The results of the optimization of the experimental conditions of the miRNA-39 assay are presented in the Supplementary Materials (Figures S2 and S3). The calibration curve of the heterogenous mCHA-based assay of miRNA-39 obeyed the following equation:

$$\gamma =\frac{ax}{b+x}+\frac{cx}{d+x}({\mathrm{R}}^{2}0.9976)$$

where $a$, $b$, $c$ and $d$ are 5.03 × 10⁶, 6.5, 6.3 × 10¹⁴, and 5.8 × 10⁹, respectively (Figure S4). The detection limit and coefficient of variation of the chemiluminescent signal in the working range were 300 fM and less than 11%, respectively. Similar to the miRNA-155 assay, the assay of miRNA-39 was also highly specific (Figure S5).

When we tried to determine miRNA-39 in the crude MCF-7 lysate using the mCHA-based assay, we observed a very high matrix effect. Therefore, using the proposed assay, the direct quantitation of miRNA-39 cannot be carried out.
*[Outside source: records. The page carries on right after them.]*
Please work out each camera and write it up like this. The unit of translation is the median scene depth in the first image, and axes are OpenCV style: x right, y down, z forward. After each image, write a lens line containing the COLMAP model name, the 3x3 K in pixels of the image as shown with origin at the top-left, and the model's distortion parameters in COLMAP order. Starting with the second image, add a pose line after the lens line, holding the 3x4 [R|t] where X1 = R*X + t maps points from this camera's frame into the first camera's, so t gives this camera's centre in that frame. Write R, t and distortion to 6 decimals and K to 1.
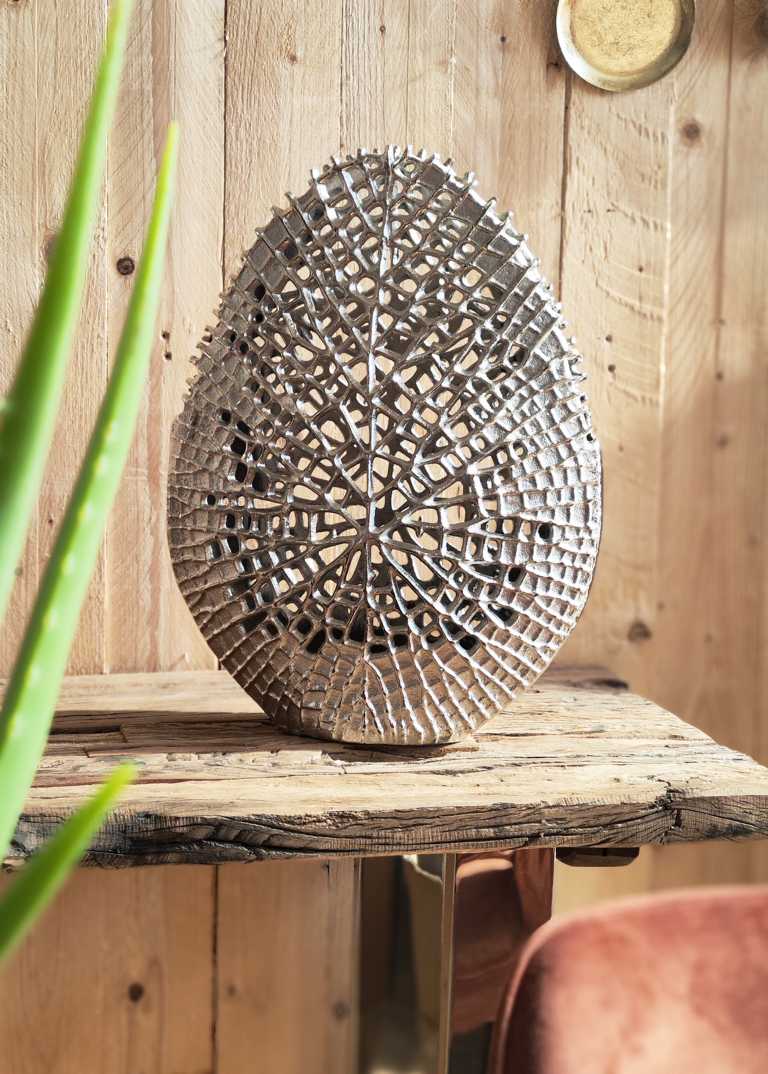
lens RADIAL K [[1942.6, 0, 280.8], [0, 1942.6, 483.9], [0, 0, 1]] dist [0.139572, 0.000000]
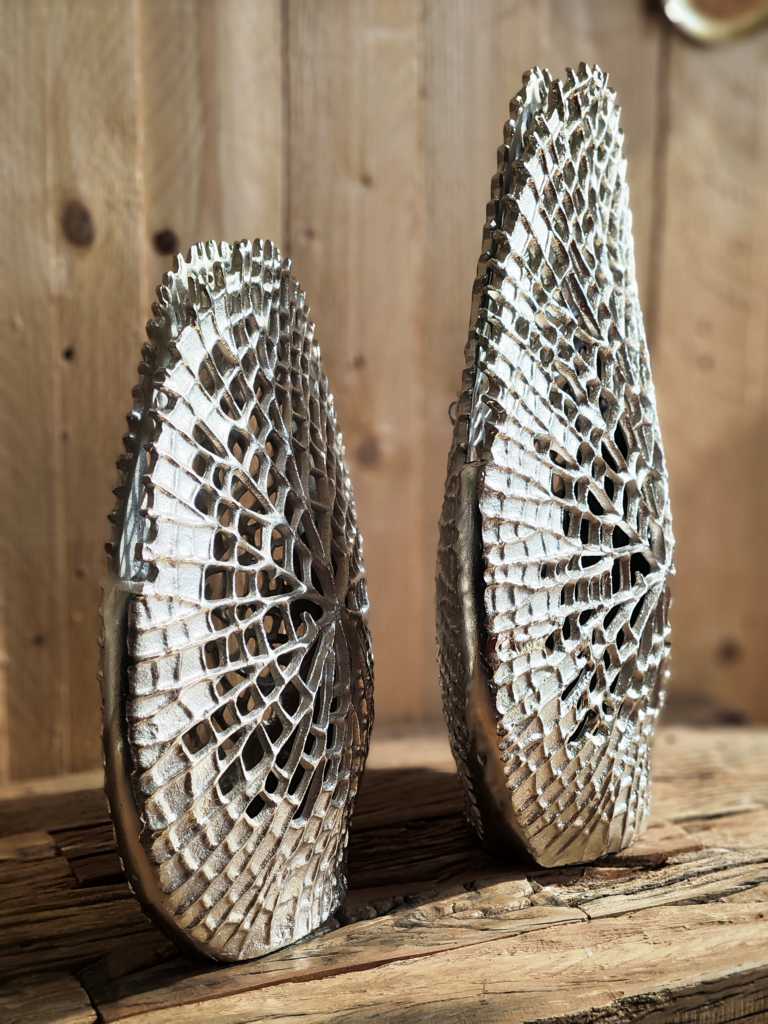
lens RADIAL K [[1419.6, 0, 397.4], [0, 1419.6, 512.0], [0, 0, 1]] dist [0.035126, 0.000000]
pose [[0.967524, -0.047357, 0.248304, -0.157903], [0.038991, 0.998497, 0.038509, -0.026041], [-0.249755, -0.027577, 0.967916, 0.493509]]
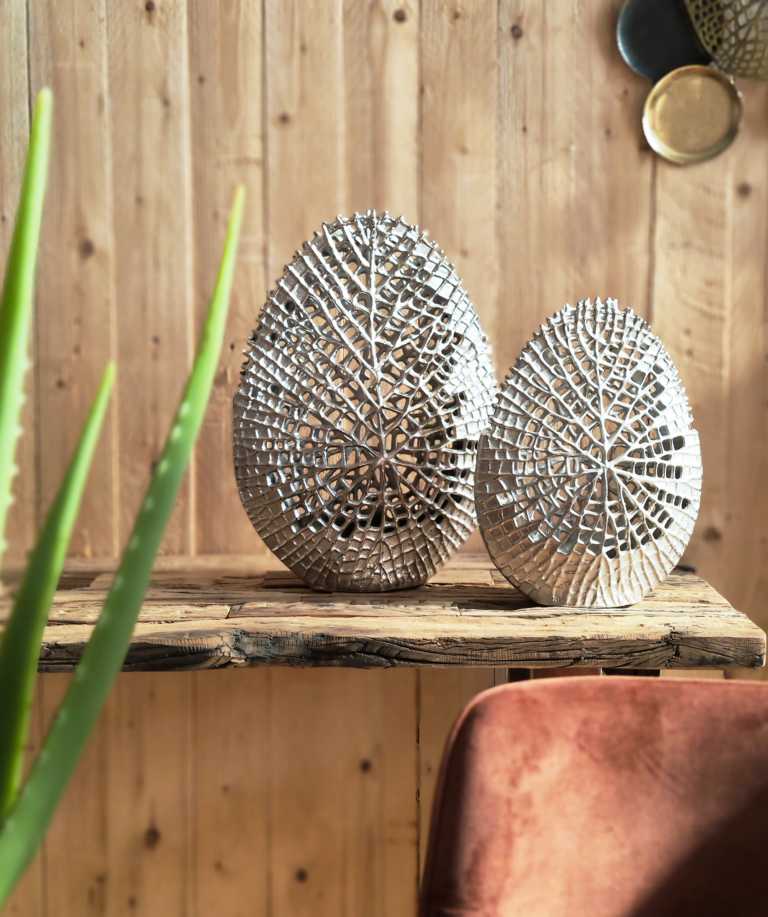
lens RADIAL K [[1443.8, 0, 380.9], [0, 1443.8, 406.8], [0, 0, 1]] dist [0.132100, 0.000000]
pose [[0.980683, 0.000628, -0.195605, 0.189553], [-0.006660, 0.999522, -0.030183, 0.018906], [0.195492, 0.030902, 0.980218, -0.130340]]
To prevent this effect, a commercial kit LRU-100-50 (BioLabMix) for the purification of short RNAs (less than 200 nts in length), including miRNAs (see Section 2.3), was used. Actually, the matrix effect was not observed when the spiked samples were prepared by introducing miRNA-39 to a solution of short RNAs isolated from MCF-7 lysates (data not shown). The results obtained permitted us to conclude that the calibration curve generated when the analysis was performed in the assay buffer can be used to calculate the miRNA concentrations in pre-treated samples.
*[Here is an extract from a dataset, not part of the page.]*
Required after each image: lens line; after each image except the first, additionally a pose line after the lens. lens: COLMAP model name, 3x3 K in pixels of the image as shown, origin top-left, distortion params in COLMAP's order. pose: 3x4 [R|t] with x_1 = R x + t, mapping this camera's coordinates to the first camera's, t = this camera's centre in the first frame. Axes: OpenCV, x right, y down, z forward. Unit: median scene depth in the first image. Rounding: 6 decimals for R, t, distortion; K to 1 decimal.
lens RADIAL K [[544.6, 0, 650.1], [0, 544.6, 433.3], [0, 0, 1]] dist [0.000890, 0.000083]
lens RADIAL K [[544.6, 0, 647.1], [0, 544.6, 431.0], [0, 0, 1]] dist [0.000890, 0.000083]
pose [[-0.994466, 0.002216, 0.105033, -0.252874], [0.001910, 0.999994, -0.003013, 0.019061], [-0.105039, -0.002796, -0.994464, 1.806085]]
Although the BioLabMix kit prevents the matrix effect, its use results in a partial loss of miRNAs. To determine the purification yield, we prepared two spiked samples. One of the samples was prepared by adding miRNA-39 to the crude MCF-7 lysate followed by purification using the BioLabMix kit. Another sample was prepared by adding miRNA-39 to the solution of purified small RNAs prepared from the crude MCF-7 lysate with the same kit. The purification yield determined by comparing the chemiluminescent signals generated by the analysis of both spiked samples was in the range of 50–60%. Since miRNA molecules are highly homologous, we believe that the obtained values of the purification yield can be used to normalize the results of the detection of all miRNAs, including miRNA-155.

Using the BioLabMix kit, the content of miRNA-155 in some cultured human cells was evaluated by the proposed assay. The average content of miRNA-155 in HepG2 cells (cell line isolated from a hepatocellular carcinoma) was 180 ± 40 copies per cell. In Caco2 cells (epithelial cells isolated from colon cancer tissue), the content of the target was lower and equal to 68 ± 26 copies per cell. In contrast, in MCF7 cells (breast cancer cells) and HeLa cells (cell line isolated from a cervical carcinoma), miRNA-155 was not detected.

4. Conclusions

In the present work, we described the development of a chemiluminescent heterogeneous assay for the quantitative determination of miRNA-155. To improve its sensitivity, a polymerase-free mCHA was applied as an isothermal amplification method. This allowed the construction of an assay with a detection limit of 400 fM. The proposed assay also showed high specificity. It should be noted that the use of commercially available microplates as a carrier for the heterogeneous assay (in our work, we used 96-well plates, though 384- or 1536-well plates can also be used) makes it possible to easily standardize and automate the determination of miRNA-155.

The proposed assay allowed successful determination of the content of miRNA-155 in human cancer cell lines such as HepG2, Caco2, MCF7, and HeLa. The quantitation of miRNA-155 was performed after the purification of short RNAs (less than 200 nts) from cell lysates since without such pre-treatment, a high matrix effect was observed. The results of the evaluation of the miRNA content in cells were normalized using nematode miRNA-39, the concentration of which was determined using a heterogeneous assay developed by us using a strategy identical to that of the miRNA-155 assay.